▶ DATASET EXCERPTS
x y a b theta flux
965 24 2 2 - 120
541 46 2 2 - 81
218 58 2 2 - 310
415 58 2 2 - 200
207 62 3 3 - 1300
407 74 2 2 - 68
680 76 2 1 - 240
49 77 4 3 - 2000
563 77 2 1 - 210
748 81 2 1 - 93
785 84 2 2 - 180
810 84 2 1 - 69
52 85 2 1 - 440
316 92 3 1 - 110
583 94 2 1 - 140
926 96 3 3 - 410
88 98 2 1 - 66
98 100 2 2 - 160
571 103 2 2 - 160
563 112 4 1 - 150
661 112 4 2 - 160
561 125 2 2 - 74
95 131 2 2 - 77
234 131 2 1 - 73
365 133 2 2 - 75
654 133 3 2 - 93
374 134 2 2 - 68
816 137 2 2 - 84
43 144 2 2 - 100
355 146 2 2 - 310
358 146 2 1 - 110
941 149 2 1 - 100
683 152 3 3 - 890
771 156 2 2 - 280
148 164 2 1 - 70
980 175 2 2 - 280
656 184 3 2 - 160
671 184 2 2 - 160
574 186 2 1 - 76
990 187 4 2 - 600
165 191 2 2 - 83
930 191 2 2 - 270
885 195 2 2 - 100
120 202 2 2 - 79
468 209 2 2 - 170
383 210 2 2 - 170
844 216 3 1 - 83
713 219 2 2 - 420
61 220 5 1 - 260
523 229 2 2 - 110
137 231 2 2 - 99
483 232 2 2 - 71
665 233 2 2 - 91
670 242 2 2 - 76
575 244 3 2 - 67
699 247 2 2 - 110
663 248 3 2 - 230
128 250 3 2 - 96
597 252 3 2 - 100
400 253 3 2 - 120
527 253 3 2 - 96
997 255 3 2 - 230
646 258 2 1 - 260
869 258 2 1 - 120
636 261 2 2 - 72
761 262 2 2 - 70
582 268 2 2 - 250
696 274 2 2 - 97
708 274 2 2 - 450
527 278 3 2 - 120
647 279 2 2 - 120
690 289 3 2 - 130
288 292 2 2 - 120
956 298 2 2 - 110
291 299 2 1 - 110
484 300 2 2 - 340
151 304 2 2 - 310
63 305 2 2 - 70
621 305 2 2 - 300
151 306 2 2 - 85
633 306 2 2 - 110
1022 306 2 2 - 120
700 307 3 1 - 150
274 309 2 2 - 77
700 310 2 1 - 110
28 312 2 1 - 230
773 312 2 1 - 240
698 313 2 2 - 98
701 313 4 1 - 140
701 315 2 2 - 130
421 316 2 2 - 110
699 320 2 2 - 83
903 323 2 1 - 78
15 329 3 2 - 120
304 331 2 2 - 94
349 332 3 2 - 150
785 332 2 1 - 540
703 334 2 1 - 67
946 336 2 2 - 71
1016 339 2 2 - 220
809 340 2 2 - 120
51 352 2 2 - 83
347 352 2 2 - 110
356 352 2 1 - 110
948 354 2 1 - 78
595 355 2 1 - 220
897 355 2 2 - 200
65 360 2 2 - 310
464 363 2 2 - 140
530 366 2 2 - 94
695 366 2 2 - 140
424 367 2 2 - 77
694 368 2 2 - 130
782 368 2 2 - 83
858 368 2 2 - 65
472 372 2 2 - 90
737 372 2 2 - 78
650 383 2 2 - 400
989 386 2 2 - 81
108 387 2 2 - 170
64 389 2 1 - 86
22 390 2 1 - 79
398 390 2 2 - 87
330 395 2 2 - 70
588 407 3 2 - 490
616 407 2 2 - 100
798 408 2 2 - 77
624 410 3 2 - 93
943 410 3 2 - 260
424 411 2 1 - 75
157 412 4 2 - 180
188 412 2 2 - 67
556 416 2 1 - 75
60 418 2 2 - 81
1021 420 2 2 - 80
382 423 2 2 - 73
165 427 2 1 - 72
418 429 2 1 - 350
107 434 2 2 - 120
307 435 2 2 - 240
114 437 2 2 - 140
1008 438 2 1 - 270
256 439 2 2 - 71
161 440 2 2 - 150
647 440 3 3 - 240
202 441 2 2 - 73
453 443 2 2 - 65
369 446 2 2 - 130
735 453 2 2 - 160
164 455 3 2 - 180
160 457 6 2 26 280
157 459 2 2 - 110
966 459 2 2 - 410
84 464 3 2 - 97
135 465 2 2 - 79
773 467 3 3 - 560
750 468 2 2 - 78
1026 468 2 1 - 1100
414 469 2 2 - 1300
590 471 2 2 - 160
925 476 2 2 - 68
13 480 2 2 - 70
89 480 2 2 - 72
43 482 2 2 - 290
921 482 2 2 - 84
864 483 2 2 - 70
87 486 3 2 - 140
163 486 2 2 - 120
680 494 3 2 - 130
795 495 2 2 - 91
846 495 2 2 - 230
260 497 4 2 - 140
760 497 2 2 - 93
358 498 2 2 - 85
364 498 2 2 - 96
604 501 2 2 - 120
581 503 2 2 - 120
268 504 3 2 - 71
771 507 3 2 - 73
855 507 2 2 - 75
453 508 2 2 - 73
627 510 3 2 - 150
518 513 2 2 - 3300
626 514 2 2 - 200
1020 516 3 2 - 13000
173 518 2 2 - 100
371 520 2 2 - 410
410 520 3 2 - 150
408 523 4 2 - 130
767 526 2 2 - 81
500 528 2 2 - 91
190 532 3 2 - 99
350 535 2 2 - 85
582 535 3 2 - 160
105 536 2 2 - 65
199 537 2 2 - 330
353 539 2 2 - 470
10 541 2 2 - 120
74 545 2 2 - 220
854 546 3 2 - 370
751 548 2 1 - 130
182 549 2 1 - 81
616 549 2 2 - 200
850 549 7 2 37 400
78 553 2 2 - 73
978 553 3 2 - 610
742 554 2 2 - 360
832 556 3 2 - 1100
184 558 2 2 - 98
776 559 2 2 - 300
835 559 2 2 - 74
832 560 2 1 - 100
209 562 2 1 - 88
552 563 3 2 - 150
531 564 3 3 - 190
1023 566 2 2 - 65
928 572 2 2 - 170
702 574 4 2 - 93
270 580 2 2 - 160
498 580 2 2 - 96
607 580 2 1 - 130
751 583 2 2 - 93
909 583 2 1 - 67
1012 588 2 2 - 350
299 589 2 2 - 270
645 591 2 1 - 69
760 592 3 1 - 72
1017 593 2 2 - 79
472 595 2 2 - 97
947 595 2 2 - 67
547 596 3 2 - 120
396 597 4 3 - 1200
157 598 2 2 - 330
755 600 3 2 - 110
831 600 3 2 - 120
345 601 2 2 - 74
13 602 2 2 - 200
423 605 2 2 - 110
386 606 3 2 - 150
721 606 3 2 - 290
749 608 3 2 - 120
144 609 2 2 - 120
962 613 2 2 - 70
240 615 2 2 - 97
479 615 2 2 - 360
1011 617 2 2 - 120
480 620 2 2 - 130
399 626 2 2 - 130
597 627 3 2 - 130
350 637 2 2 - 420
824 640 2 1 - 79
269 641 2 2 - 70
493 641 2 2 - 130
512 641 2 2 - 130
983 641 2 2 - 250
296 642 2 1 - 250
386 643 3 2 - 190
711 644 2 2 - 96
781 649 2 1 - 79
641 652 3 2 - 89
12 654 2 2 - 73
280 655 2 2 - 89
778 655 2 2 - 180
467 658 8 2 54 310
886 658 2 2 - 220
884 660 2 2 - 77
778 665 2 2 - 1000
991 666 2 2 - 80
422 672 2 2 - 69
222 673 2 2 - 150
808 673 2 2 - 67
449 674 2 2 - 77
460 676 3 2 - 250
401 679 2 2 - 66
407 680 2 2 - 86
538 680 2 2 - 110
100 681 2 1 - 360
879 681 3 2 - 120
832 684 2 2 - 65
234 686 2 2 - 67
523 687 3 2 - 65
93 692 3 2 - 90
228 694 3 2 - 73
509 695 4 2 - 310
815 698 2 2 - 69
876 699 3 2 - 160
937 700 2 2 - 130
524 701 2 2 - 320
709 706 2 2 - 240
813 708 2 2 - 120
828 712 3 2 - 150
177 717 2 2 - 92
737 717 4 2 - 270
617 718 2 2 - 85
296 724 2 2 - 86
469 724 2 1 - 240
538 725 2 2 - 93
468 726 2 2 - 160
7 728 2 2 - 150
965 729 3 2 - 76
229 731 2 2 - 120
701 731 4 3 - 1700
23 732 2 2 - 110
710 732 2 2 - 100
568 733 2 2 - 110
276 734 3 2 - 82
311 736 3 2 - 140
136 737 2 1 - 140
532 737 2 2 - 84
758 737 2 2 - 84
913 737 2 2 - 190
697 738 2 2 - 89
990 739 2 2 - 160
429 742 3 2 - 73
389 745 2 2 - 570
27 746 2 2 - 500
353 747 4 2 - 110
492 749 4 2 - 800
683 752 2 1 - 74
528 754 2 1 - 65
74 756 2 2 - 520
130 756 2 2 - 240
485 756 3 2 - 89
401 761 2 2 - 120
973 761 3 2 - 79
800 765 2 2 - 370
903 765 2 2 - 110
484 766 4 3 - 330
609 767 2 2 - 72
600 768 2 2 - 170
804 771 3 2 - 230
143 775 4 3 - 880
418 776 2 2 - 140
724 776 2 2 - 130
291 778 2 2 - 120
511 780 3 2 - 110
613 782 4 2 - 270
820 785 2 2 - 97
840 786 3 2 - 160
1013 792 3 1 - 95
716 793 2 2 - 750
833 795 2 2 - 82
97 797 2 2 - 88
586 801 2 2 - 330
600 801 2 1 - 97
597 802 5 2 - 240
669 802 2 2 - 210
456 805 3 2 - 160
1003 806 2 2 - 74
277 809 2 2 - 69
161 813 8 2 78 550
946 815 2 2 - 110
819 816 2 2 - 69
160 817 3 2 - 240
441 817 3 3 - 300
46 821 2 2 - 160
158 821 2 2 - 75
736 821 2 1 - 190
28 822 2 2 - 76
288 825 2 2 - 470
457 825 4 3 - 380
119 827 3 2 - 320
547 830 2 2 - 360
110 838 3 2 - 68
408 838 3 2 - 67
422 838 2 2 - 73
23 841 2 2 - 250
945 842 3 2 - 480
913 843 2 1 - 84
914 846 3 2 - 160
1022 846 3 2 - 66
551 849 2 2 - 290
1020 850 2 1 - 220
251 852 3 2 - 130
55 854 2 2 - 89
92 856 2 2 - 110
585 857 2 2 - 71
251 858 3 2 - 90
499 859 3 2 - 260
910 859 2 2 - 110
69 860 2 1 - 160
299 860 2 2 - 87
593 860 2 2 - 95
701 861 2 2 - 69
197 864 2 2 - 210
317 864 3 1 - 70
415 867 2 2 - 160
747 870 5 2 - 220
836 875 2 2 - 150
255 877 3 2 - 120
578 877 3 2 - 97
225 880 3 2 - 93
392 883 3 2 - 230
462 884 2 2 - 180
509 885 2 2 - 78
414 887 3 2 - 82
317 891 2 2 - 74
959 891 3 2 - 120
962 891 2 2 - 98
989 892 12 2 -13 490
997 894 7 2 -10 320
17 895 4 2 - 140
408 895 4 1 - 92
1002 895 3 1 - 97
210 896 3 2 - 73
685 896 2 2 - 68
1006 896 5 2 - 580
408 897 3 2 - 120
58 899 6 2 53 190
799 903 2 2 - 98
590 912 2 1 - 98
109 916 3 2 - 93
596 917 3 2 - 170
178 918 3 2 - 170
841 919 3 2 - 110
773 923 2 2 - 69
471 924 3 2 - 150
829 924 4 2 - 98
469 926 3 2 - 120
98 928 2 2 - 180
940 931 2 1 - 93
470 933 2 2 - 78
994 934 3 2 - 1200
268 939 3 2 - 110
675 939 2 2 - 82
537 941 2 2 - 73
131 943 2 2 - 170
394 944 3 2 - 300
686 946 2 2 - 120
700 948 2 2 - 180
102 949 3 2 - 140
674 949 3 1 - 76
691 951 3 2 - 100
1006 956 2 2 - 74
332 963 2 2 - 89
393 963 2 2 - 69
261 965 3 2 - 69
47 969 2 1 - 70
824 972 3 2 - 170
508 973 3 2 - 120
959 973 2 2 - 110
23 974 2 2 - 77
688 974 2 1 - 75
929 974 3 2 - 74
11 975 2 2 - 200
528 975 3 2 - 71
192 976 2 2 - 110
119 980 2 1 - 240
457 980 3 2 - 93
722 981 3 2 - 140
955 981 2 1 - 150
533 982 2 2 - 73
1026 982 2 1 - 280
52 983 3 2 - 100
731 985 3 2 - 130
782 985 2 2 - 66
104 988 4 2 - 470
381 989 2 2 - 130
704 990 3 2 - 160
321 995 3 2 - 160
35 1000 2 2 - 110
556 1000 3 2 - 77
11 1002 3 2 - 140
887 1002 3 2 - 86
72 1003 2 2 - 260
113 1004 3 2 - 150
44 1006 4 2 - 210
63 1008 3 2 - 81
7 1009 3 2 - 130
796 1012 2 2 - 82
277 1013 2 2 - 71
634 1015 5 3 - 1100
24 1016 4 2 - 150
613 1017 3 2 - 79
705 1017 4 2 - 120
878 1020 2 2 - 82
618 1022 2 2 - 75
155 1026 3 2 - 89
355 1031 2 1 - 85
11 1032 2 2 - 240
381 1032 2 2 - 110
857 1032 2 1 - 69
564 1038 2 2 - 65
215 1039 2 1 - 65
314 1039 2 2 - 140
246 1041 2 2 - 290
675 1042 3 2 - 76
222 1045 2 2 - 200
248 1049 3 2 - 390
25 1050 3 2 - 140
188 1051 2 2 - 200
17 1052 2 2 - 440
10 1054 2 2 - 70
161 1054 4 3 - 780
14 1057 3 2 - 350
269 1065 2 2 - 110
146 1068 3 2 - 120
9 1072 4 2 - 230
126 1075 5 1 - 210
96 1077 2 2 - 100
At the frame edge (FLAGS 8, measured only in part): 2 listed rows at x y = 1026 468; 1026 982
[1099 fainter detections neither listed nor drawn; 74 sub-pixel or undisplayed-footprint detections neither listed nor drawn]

▶ WORK REQUIRED
Please format the entries from the first line up to and including the line with "897 355 2 2 - 200" as a Markdown table with the columns Row and Entry line, numbering each line and leaving out blank lines.

▶ RESPONSE TO THIS EXERCISE
| Row | Entry line |
|---|---|
| 1 | x y a b theta flux |
| 2 | 965 24 2 2 - 120 |
| 3 | 541 46 2 2 - 81 |
| 4 | 218 58 2 2 - 310 |
| 5 | 415 58 2 2 - 200 |
| 6 | 207 62 3 3 - 1300 |
| 7 | 407 74 2 2 - 68 |
| 8 | 680 76 2 1 - 240 |
| 9 | 49 77 4 3 - 2000 |
| 10 | 563 77 2 1 - 210 |
| 11 | 748 81 2 1 - 93 |
| 12 | 785 84 2 2 - 180 |
| 13 | 810 84 2 1 - 69 |
| 14 | 52 85 2 1 - 440 |
| 15 | 316 92 3 1 - 110 |
| 16 | 583 94 2 1 - 140 |
| 17 | 926 96 3 3 - 410 |
| 18 | 88 98 2 1 - 66 |
| 19 | 98 100 2 2 - 160 |
| 20 | 571 103 2 2 - 160 |
| 21 | 563 112 4 1 - 150 |
| 22 | 661 112 4 2 - 160 |
| 23 | 561 125 2 2 - 74 |
| 24 | 95 131 2 2 - 77 |
| 25 | 234 131 2 1 - 73 |
| 26 | 365 133 2 2 - 75 |
| 27 | 654 133 3 2 - 93 |
| 28 | 374 134 2 2 - 68 |
| 29 | 816 137 2 2 - 84 |
| 30 | 43 144 2 2 - 100 |
| 31 | 355 146 2 2 - 310 |
| 32 | 358 146 2 1 - 110 |
| 33 | 941 149 2 1 - 100 |
| 34 | 683 152 3 3 - 890 |
| 35 | 771 156 2 2 - 280 |
| 36 | 148 164 2 1 - 70 |
| 37 | 980 175 2 2 - 280 |
| 38 | 656 184 3 2 - 160 |
| 39 | 671 184 2 2 - 160 |
| 40 | 574 186 2 1 - 76 |
| 41 | 990 187 4 2 - 600 |
| 42 | 165 191 2 2 - 83 |
| 43 | 930 191 2 2 - 270 |
| 44 | 885 195 2 2 - 100 |
| 45 | 120 202 2 2 - 79 |
| 46 | 468 209 2 2 - 170 |
| 47 | 383 210 2 2 - 170 |
| 48 | 844 216 3 1 - 83 |
| 49 | 713 219 2 2 - 420 |
| 50 | 61 220 5 1 - 260 |
| 51 | 523 229 2 2 - 110 |
| 52 | 137 231 2 2 - 99 |
| 53 | 483 232 2 2 - 71 |
| 54 | 665 233 2 2 - 91 |
| 55 | 670 242 2 2 - 76 |
| 56 | 575 244 3 2 - 67 |
| 57 | 699 247 2 2 - 110 |
| 58 | 663 248 3 2 - 230 |
| 59 | 128 250 3 2 - 96 |
| 60 | 597 252 3 2 - 100 |
| 61 | 400 253 3 2 - 120 |
| 62 | 527 253 3 2 - 96 |
| 63 | 997 255 3 2 - 230 |
| 64 | 646 258 2 1 - 260 |
| 65 | 869 258 2 1 - 120 |
| 66 | 636 261 2 2 - 72 |
| 67 | 761 262 2 2 - 70 |
| 68 | 582 268 2 2 - 250 |
| 69 | 696 274 2 2 - 97 |
| 70 | 708 274 2 2 - 450 |
| 71 | 527 278 3 2 - 120 |
| 72 | 647 279 2 2 - 120 |
| 73 | 690 289 3 2 - 130 |
| 74 | 288 292 2 2 - 120 |
| 75 | 956 298 2 2 - 110 |
| 76 | 291 299 2 1 - 110 |
| 77 | 484 300 2 2 - 340 |
| 78 | 151 304 2 2 - 310 |
| 79 | 63 305 2 2 - 70 |
| 80 | 621 305 2 2 - 300 |
| 81 | 151 306 2 2 - 85 |
| 82 | 633 306 2 2 - 110 |
| 83 | 1022 306 2 2 - 120 |
| 84 | 700 307 3 1 - 150 |
| 85 | 274 309 2 2 - 77 |
| 86 | 700 310 2 1 - 110 |
| 87 | 28 312 2 1 - 230 |
| 88 | 773 312 2 1 - 240 |
| 89 | 698 313 2 2 - 98 |
| 90 | 701 313 4 1 - 140 |
| 91 | 701 315 2 2 - 130 |
| 92 | 421 316 2 2 - 110 |
| 93 | 699 320 2 2 - 83 |
| 94 | 903 323 2 1 - 78 |
| 95 | 15 329 3 2 - 120 |
| 96 | 304 331 2 2 - 94 |
| 97 | 349 332 3 2 - 150 |
| 98 | 785 332 2 1 - 540 |
| 99 | 703 334 2 1 - 67 |
| 100 | 946 336 2 2 - 71 |
| 101 | 1016 339 2 2 - 220 |
| 102 | 809 340 2 2 - 120 |
| 103 | 51 352 2 2 - 83 |
| 104 | 347 352 2 2 - 110 |
| 105 | 356 352 2 1 - 110 |
| 106 | 948 354 2 1 - 78 |
| 107 | 595 355 2 1 - 220 |
| 108 | 897 355 2 2 - 200 |